Beitragvon daniel » Mi 15. Jun 2011, 11:56

DiplVW hat geschrieben:Okay, bleiben wir bei dem Gesundheitsbeispiel, die drei Kategorien (0, 1 und 2) seien also Gesundheitszustände.
Die marginalen Effekte des Sex-Dummies (1=Männer) seien 0: 5%, 1: 5%, 2: -10%. Das hieße also, dass bspw. die Wahrscheinlichkeit, dass ein Mann den Gesundheitszustand 0 hat 5% höher ist, als bei einer Frau.
[...]
"Es gibt keinen Unterschied zwischen Männern und Frauen in der Wahrscheinlichkeit in Kategorie 0 statt in Kategorie 1 zu sein." (da 5%-5%=0%)


Ich bin vor allem skeptisch, was den Rückschluss des Kontrastes (i.e. "statt") aus den W' Veränderungen für jede Kategorie angeht. Die marginalen Effekte sagen doch aus, wie sich die W' ändert in die jeweilige Kategorie zu fallen. Mir ist nicht ganz klar, wie man daraus auf die W' dieser Kategoire vs. eine andere schließen kann.

Ich denke um einen Kontrast, wie Du ihn möchtest zu bekommen müsste an multinomisch Kategorie 0 vs. Kategoire 1 schätzen, und dann die OR für den Geschlechtdummy anschauen.

Ein Beispiel um zu verdeutlichen was ich meine.
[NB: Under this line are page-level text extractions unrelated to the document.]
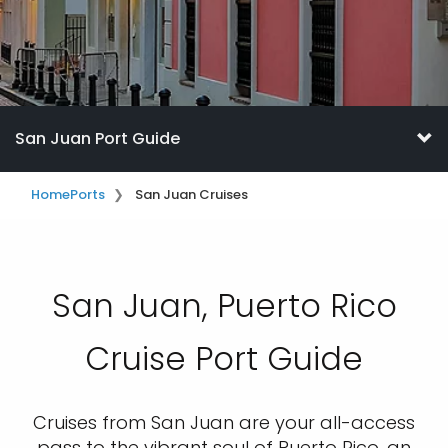
San Juan Port Guide
Home
Ports
San Juan Cruises
San Juan, Puerto Rico
Cruise Port Guide
Cruises from San Juan are your all-access
pass to the vibrant soul of Puerto Rico, an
Wenn Du da einen Fehler findest kommen wir der Sache vielleicht näher.
Code: Alles auswählen
           K0     K1     K2     Verhältnis
Frau     0.2     0.6    0.2    0.2/0.6 = 0.33
Mann    0.25   0.65   na    0.25/0.65 = 0.385
        (+0.05) (+0.05)

Der Marginale Effekt für "männlich" ist 0.05, wie angegeben. Das Verhältnis in Kategoire 0 statt Kategorie 1 zu fallen ist für Männer und Frauen aber unterschiedlich.